At four o'clock they met Hopkins on the summit. He was sorely disappointed no one had brought any more liquor, but he chatted amiably. The thousand feet of rope lay strung about the acre-and-a-half surface like a giant spider web. Field made a mental inventory of the gear Hopkins had acquired—several blankets, a tent, the fur-lined flying suit, boots and helmet, gloves, hot water bottles, chemical heating pads, portable stove, coal and wood, flashlight, ax, and enough food to fill a general store. The most valuable stuff, including Hopkins' parachute, they heaved over the edge.
The climbers gave Hopkins a quick lesson in rappelling, something he had never heard of, and started the descent. Hopkins took the middle position and Durrance came last. The chutist was an apt pupil and had almost no trouble swinging down the mountain, as slick as any Indian maiden.
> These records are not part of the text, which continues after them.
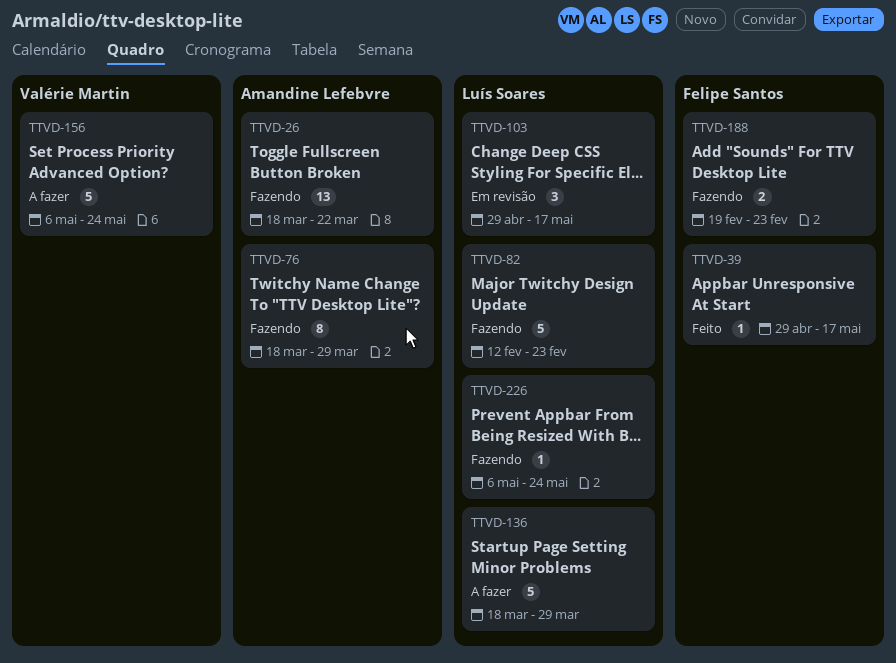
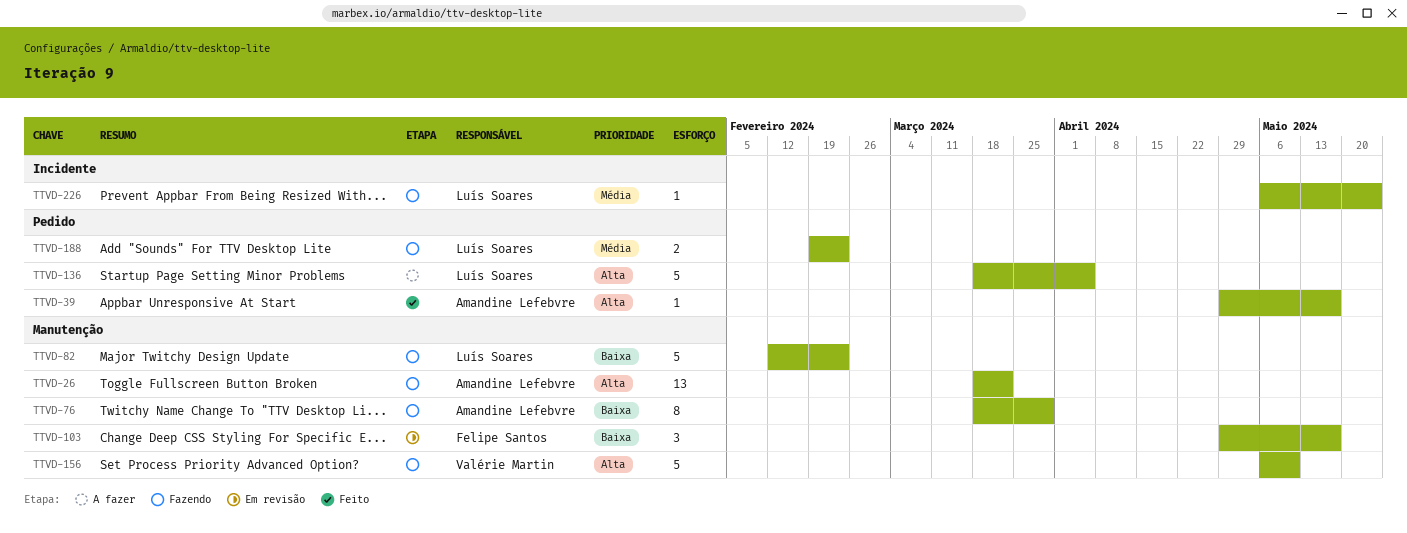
TTVD-39, owner: Felipe Santos -> Amandine Lefebvre
TTVD-103, owner: Luís Soares -> Felipe Santos
TTVD-136, due: Mar 29 -> Apr 5
TTVD-156, status: A fazer -> Fazendo
TTVD-156, due: May 24 -> May 10
TTVD-188, owner: Felipe Santos -> Luís Soares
With a bright spotlight lent by a Denver radio station, and the headlights of several hundred cars providing additional illumination, the climbers approached the base about 9 p.m. Hopkins faced the crush of reporters and well-wishers even before the rest of the climbers were off the rock.
Considering the six days and five nights he had been stranded on Devils Tower, Hopkins was in good shape. "I feel first-class," he said, "but I need plenty of sleep." Other than the cold and boredom—"I bet I counted the boulders on that damned mountain peak a thousand times, and gave 'em all names you couldn't print"—his biggest problem was the resident rodent population, which threatened to devour his foodstuffs while he tried to sleep. Particularly cheeky were what he called "bull chipmunks."
"They would have run off with a whole steak if I hadn't kept throwing rocks at them," he said. But Hopkins prevailed over the chipmunks. In fact, he did better than that. During his ordeal, he gained six pounds.